Other green elements being incorporated into the stadium include 4,000 solar panels, metering equipment to monitor energy consumption, onsite gardens for local food production, numerous alternative transportation options, and the use of low- or zero-toxicity materials throughout. All materials were chosen with a goal of reducing the stadium’s global-warming potential by at least 10 percent.

Jenkins says all of these innovations could be put to use by other teams that also belong to the Green Sports Alliance (GSA), an organization which he founded and where he serves as board chair.

“The whole aim of the Green Sports Alliance is to share best practices within our industry and let people know of the opportunities to reduce operating cost, improve your brand, improve your environmental performance, and in some cases, even develop revenue streams around some of the sponsorships,” he says.

More than just a way to save money, Jenkins says he also sees going green as a way to inspire fans. “Sport has the power to influence culture,” he says. “The GSA did a survey a couple of years ago and we found that a vast majority of sports fans around the country were concerned about the environment.” Seeing these new technologies in use in Mercedes-Benz Stadium, he says, might inspire people to take up similar initiatives at their homes or businesses. “When we can adopt those behaviors and do it in a fun and exciting way with your favorite team in your local venue . . . we hope it’s enough to inspire people to start taking action.”

The entire project may be expensive, but Jenkins says it fits owner Arthur Blank’s philosophy of commitment to the fans and philanthropy.
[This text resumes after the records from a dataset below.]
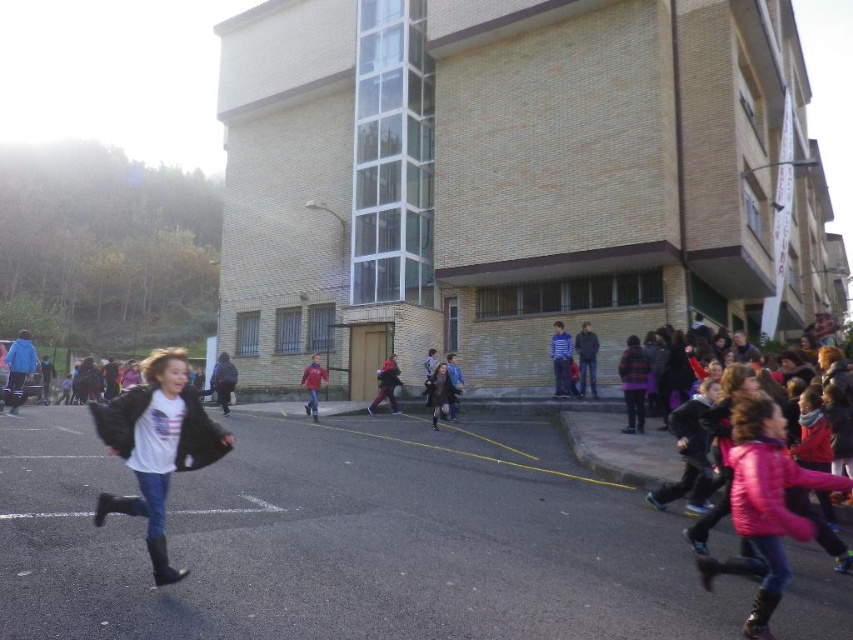
Does point (28, 536) come farther from viewer compared to point (311, 412)?

No.

Is black asphalt at lower left above matte red jacket at center?

No.

Is point (514, 449) in front of point (305, 404)?

Yes, point (514, 449) is in front of point (305, 404).

At what (x,y) coordinates should I click in order to perform the action: click on black asphalt at lower left. Please return your answer as a coordinate pair (x, y). Looking at the image, I should click on (347, 540).

Is the position of matte black jacket at center less distant than that of matte red jacket at center?

No, it is behind matte red jacket at center.

You are a GUI agent. You are given a task and a screenshot of the screen. Output one action in this format:
    pyautogui.click(x=<x>, y=<y>)
    Task: Click on the matte black jacket at center
    The width and height of the screenshot is (853, 640).
    Given the screenshot: What is the action you would take?
    pyautogui.click(x=386, y=385)

Looking at this image, which is more to the left, brick building at center or matte red jacket at center?

Positioned to the left is matte red jacket at center.

Does brick building at center have a larger size compared to matte red jacket at center?

Yes, brick building at center is bigger than matte red jacket at center.

Is point (492, 328) in front of point (312, 387)?

No, it is behind (312, 387).

Where is `brick building at center`? The width and height of the screenshot is (853, 640). brick building at center is located at coordinates [x=511, y=179].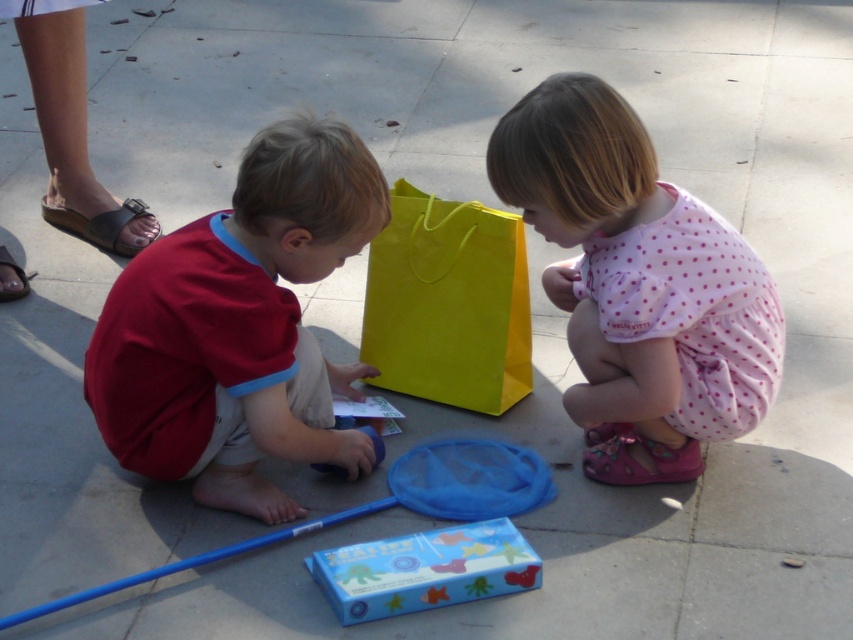
Between point (735, 308) and point (508, 554), which one is positioned behind?

Point (735, 308)

Is pink dotted fabric at lower right further to the viewer compared to blue cardboard box at center?

No, pink dotted fabric at lower right is in front of blue cardboard box at center.

Is point (581, 365) behind point (392, 557)?

Yes, it is.

I want to click on pink dotted fabric at lower right, so click(x=637, y=285).

Between matte red shirt at left and yellow paper bag at center, which one is positioned higher?

yellow paper bag at center

Does point (202, 467) come in front of point (474, 212)?

Yes, point (202, 467) is in front of point (474, 212).

The height and width of the screenshot is (640, 853). I want to click on matte red shirt at left, so click(239, 326).

Can you confirm if yellow paper bag at center is bigger than blue cardboard box at center?

Yes.

Does yellow paper bag at center have a lesser width compared to blue cardboard box at center?

Yes, yellow paper bag at center is thinner than blue cardboard box at center.

The height and width of the screenshot is (640, 853). Identify the location of yellow paper bag at center. (448, 304).

Identify the location of yellow paper bag at center. This screenshot has width=853, height=640. (448, 304).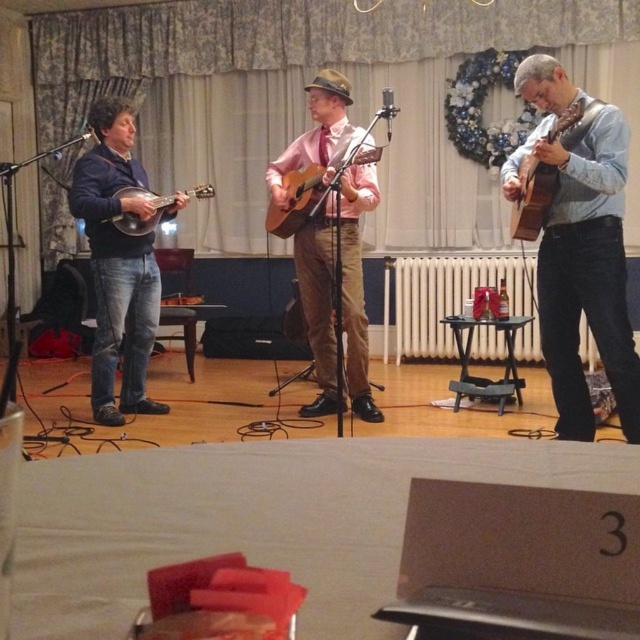
Question: Is matte brown guitar at center below matte black mandolin at left?

Choices:
 (A) yes
 (B) no

Answer: (A)

Question: Is matte black mandolin at left smaller than brown wooden guitar at right?

Choices:
 (A) yes
 (B) no

Answer: (B)

Question: Does brown wooden guitar at right lie behind matte wood mandolin at left?

Choices:
 (A) no
 (B) yes

Answer: (A)

Question: Considering the real-world distances, which object is farthest from the matte wood mandolin at left?

Choices:
 (A) matte black mandolin at left
 (B) matte pink shirt at center
 (C) acoustic wood guitar at center

Answer: (B)

Question: Considering the real-world distances, which object is closest to the brown wooden guitar at right?

Choices:
 (A) acoustic wood guitar at center
 (B) matte black mandolin at left
 (C) matte brown guitar at center

Answer: (C)

Question: Which of the following is the closest to the observer?

Choices:
 (A) coord(202,196)
 (B) coord(304,196)

Answer: (B)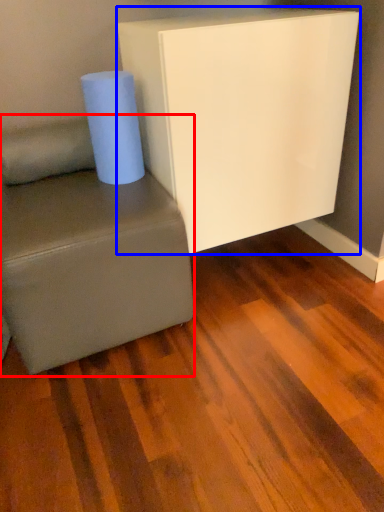
Question: Which object is further to the camera taking this photo, studio couch (highlighted by a red box) or furniture (highlighted by a blue box)?

Choices:
 (A) studio couch
 (B) furniture

Answer: (B)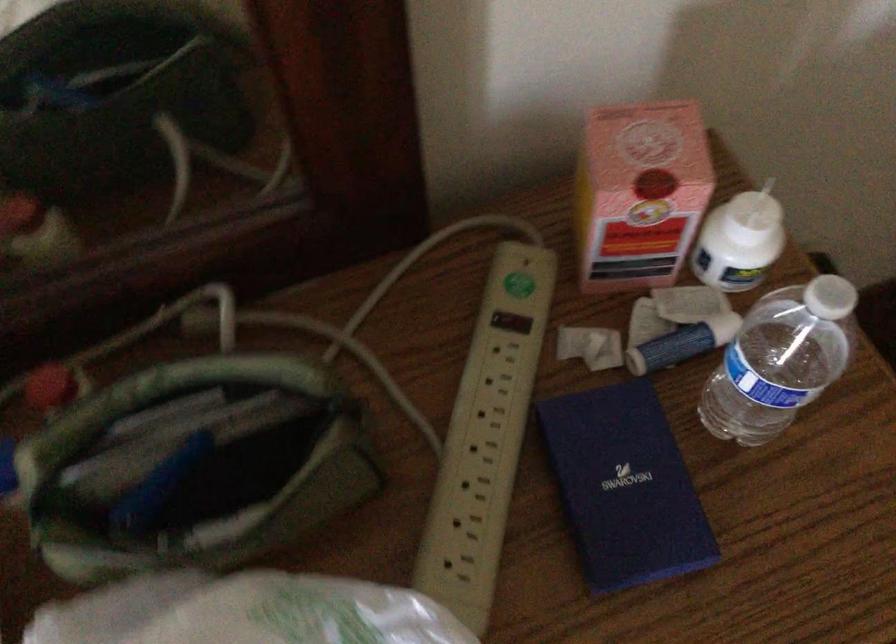
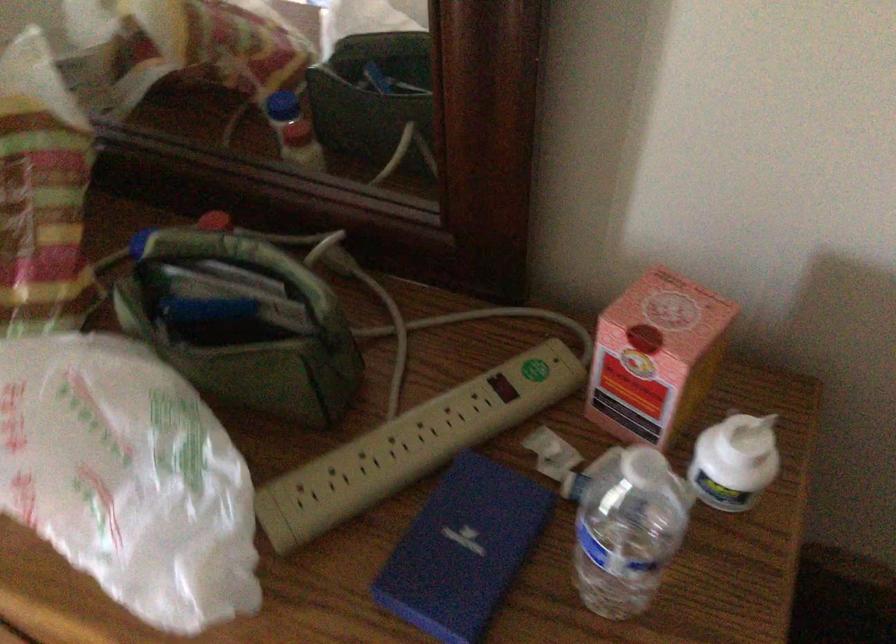
Where in the second image is the point corresponding to (767,245) from the first image?

(735, 462)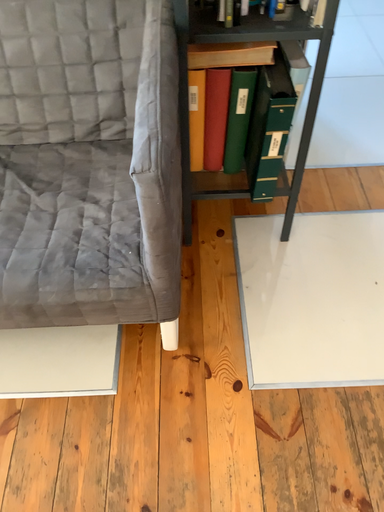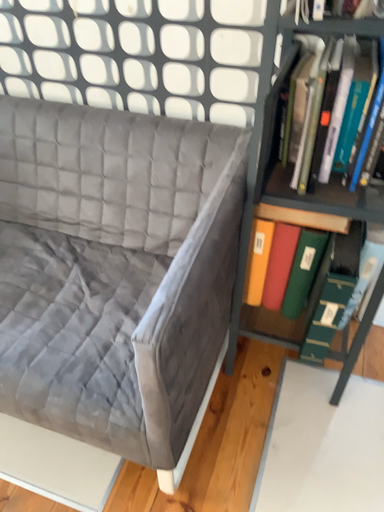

“I’ve never met an owner who cares more about the fan and puts his money where his mouth is,” he says.

Jenkins also credits the wide range of designers and people who participated in the Mercedes-Benz Stadium project for striving to improve at every step of the process.

“It takes a team of people thinking about how to push the envelope and be innovative,” he says. “It’s a harder way to do things. It’s more work, but the result is better.”

Construction of the new stadium is expected to be completed in June 2017, with the first events coming that summer.

“We’ve got a huge lineup of mega-events already booked,” Jenkins says. That includes the National Football Championship in January 2018, Super Bowl LIII in 2019, and the 2020 NCAA Final Four. In other words, the trend-defying new stadium will have the eyes of the entire sports world on it before you know it.